Eleanor Woodruff, a student at Weehawken High School, was awarded the eighth grade achievement award at the Weehawken High School awards dinner last month. The event, which was held at the Sheraton Hotel, honored students in the middle school/high school for academic excellence.
The achievement award is the highest honor a student can receive. Eleanor, or as her friends like to call her, Ellie, has won the award two years in a row.
But recognition of her academic excellence didn’t start in high school. She has won numerous awards in previous school years, including top student at Theodore Roosevelt School in the sixth grade. That same year, Ellie won second place at an Elks Lodge essay contest about drug awareness.
Her mother, Marjorie Woodruff, credits an excellent school curriculum for her daughter’s success. “Ellie is a great reflection on the school,” she said.
Weehawken High School has been steadily moving up the ranks of top schools. The school, which currently ranks 29 among New Jersey schools and 714 nationwide according to U.S. News & World Report’s Best High Schools, consistently produces top students. Woodruff is just one student among many who are able to shine because of the schools program.
Outside of school, Ellie is extremely active in her community. She won the community service medal last fall and is always looking to get involved in new things.
She is a fan of superheroes and of finding new, interesting vocabulary words in the dictionary.
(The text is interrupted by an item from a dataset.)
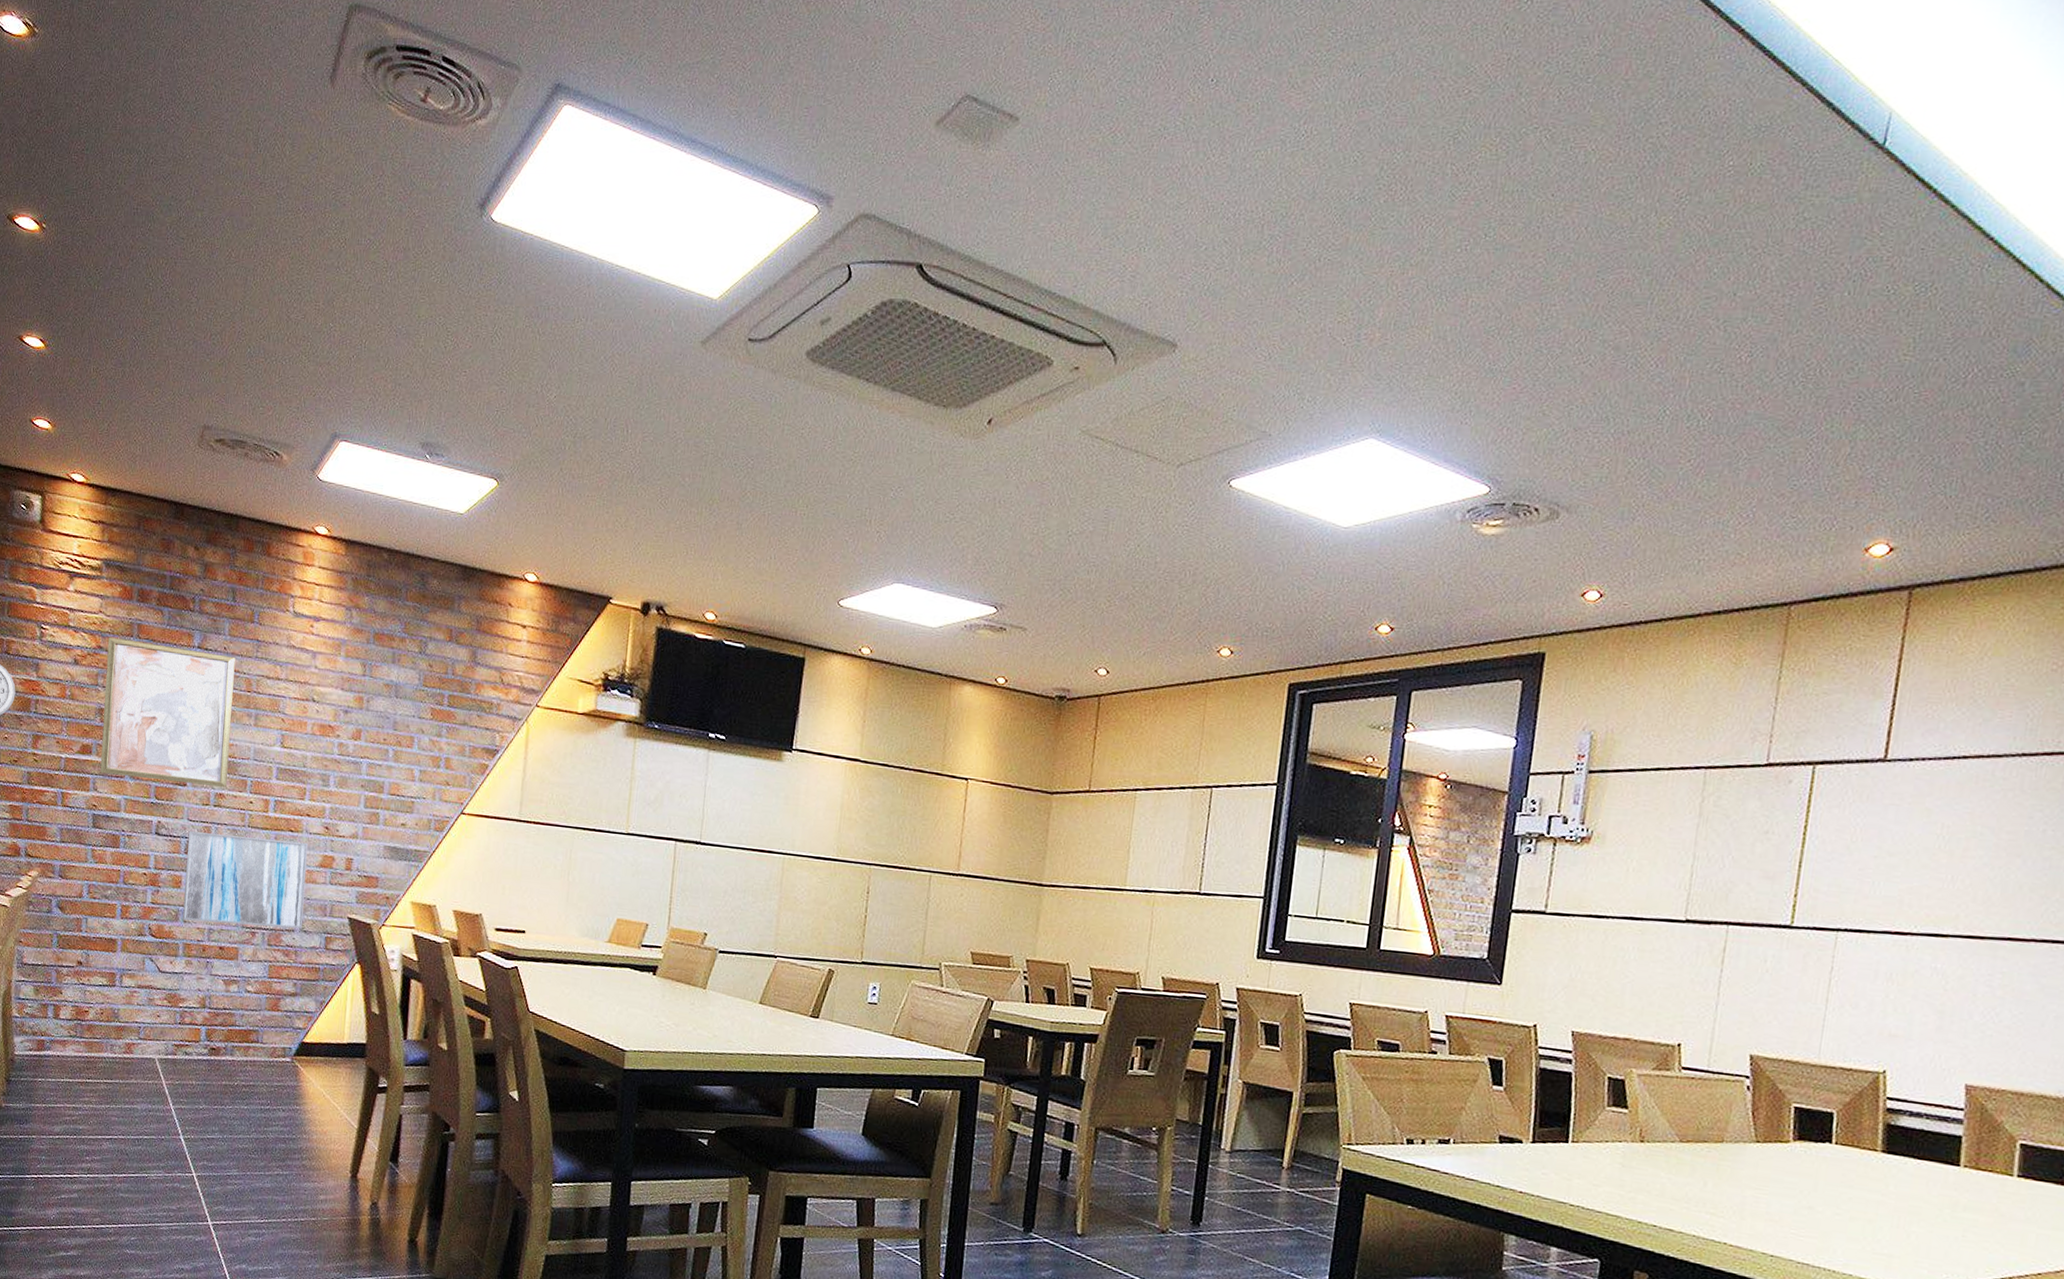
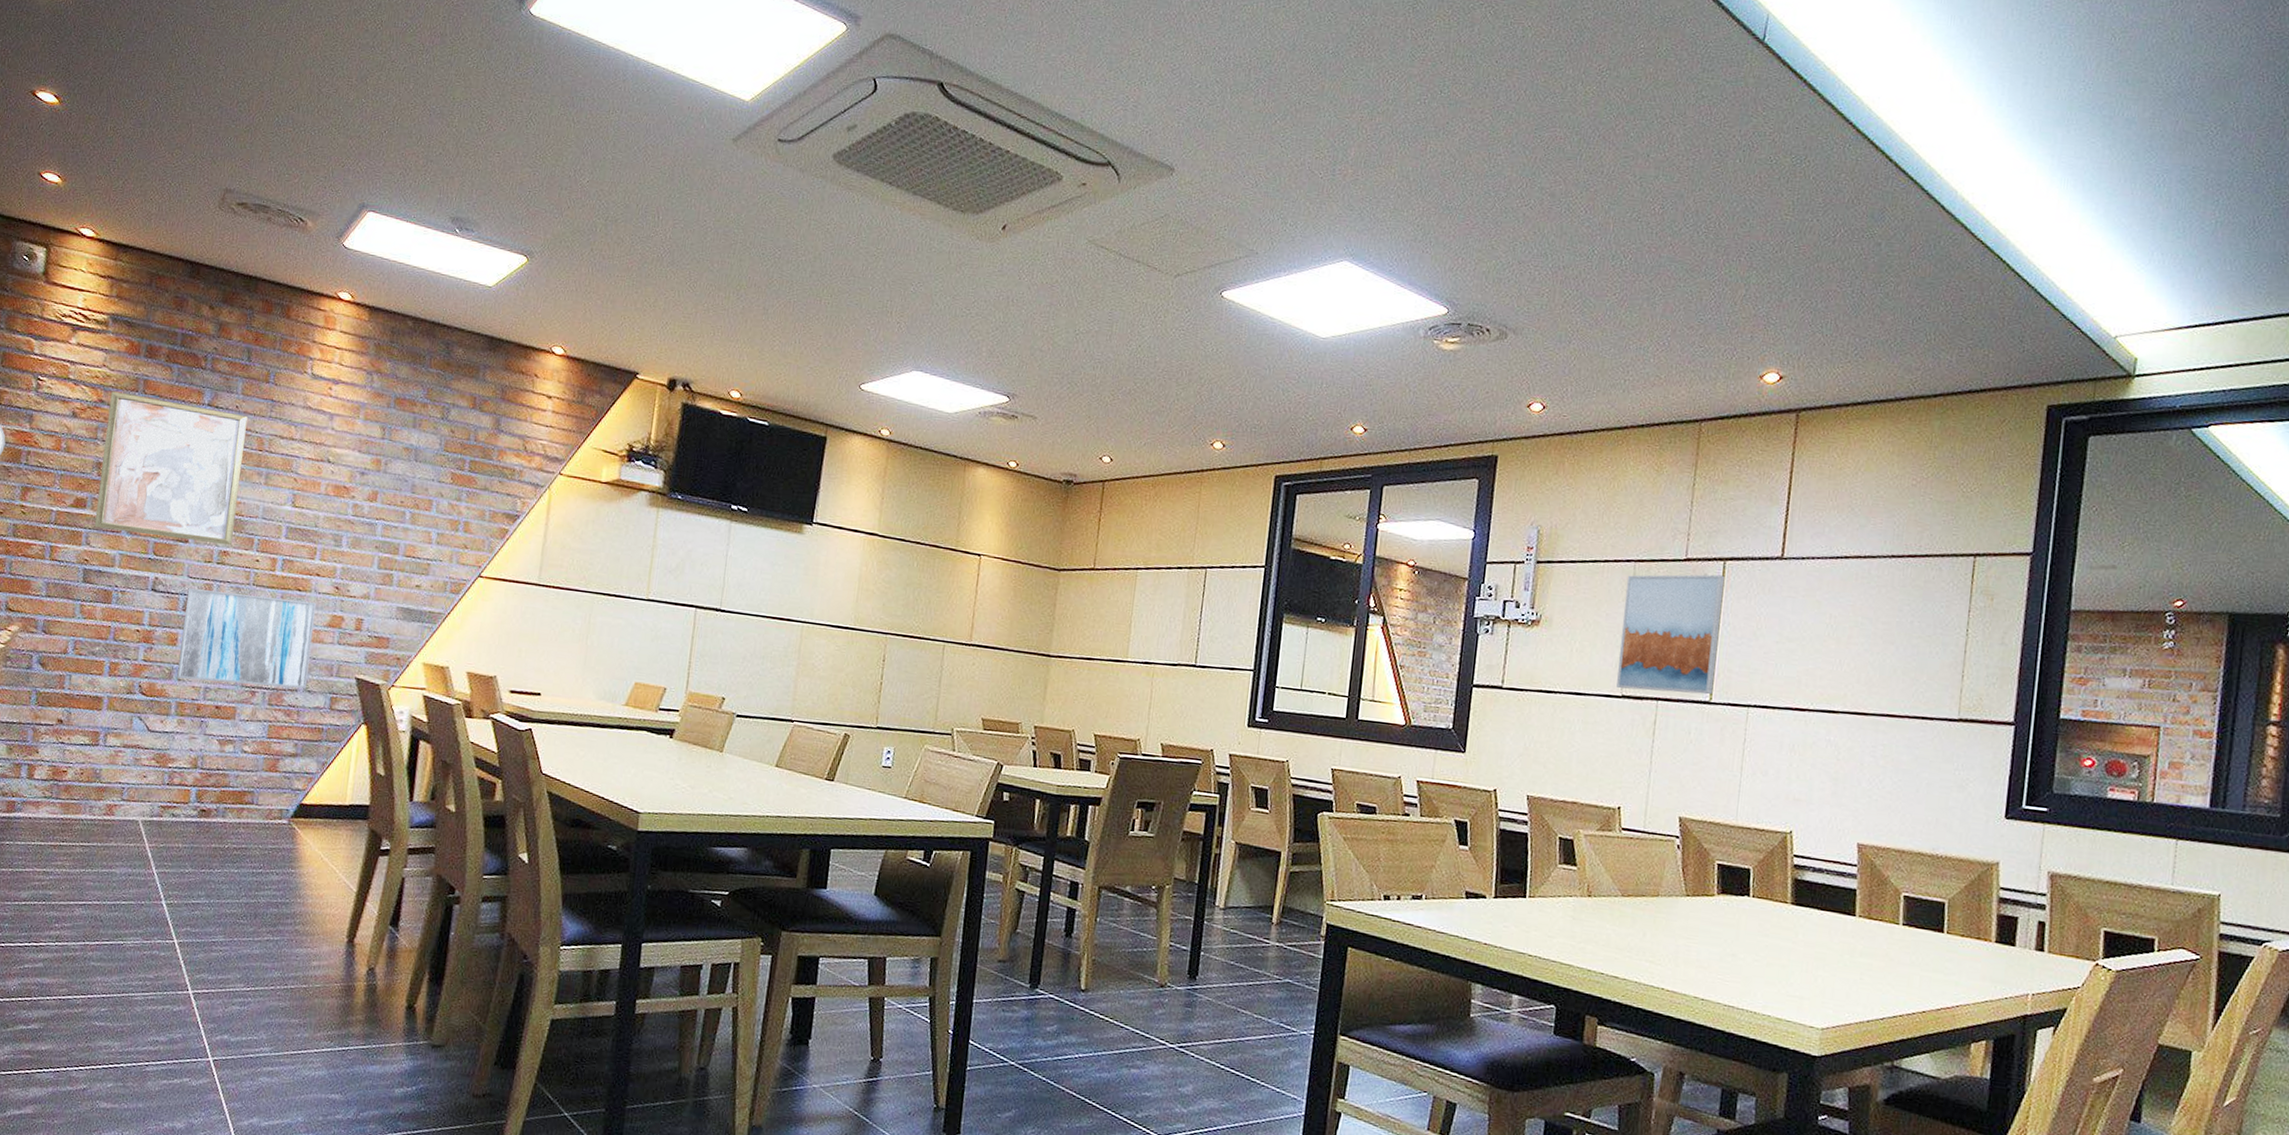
wall art: none [1680,781,1814,918] -> present [1617,574,1725,695]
She writes on a fan website called fanfiction.com.
Ellie will attend High Tech High School in North Bergen this coming year so she can pursue courses in science and technology.
Ellie was in the chorus of her high school production of “Anything Goes” and plays tennis in the junior league of the Binghamton Racquet Club in Edgewater.
A member of the peer leadership group in school, she has logged many hours of volunteering, serving nutritious meals to the elderly in Weehawken, often with fellow Girls Scouts. She’s been a member for eight years and is a Girl Scout Cadette.
Marjorie Woodruff works in a nursing home and said that Ellie often makes cards for the residents.
An only child, Ellie has good friends and two cats.
“She likes hanging out with adults,” Woodruff said. “She defines herself as an iconoclast.”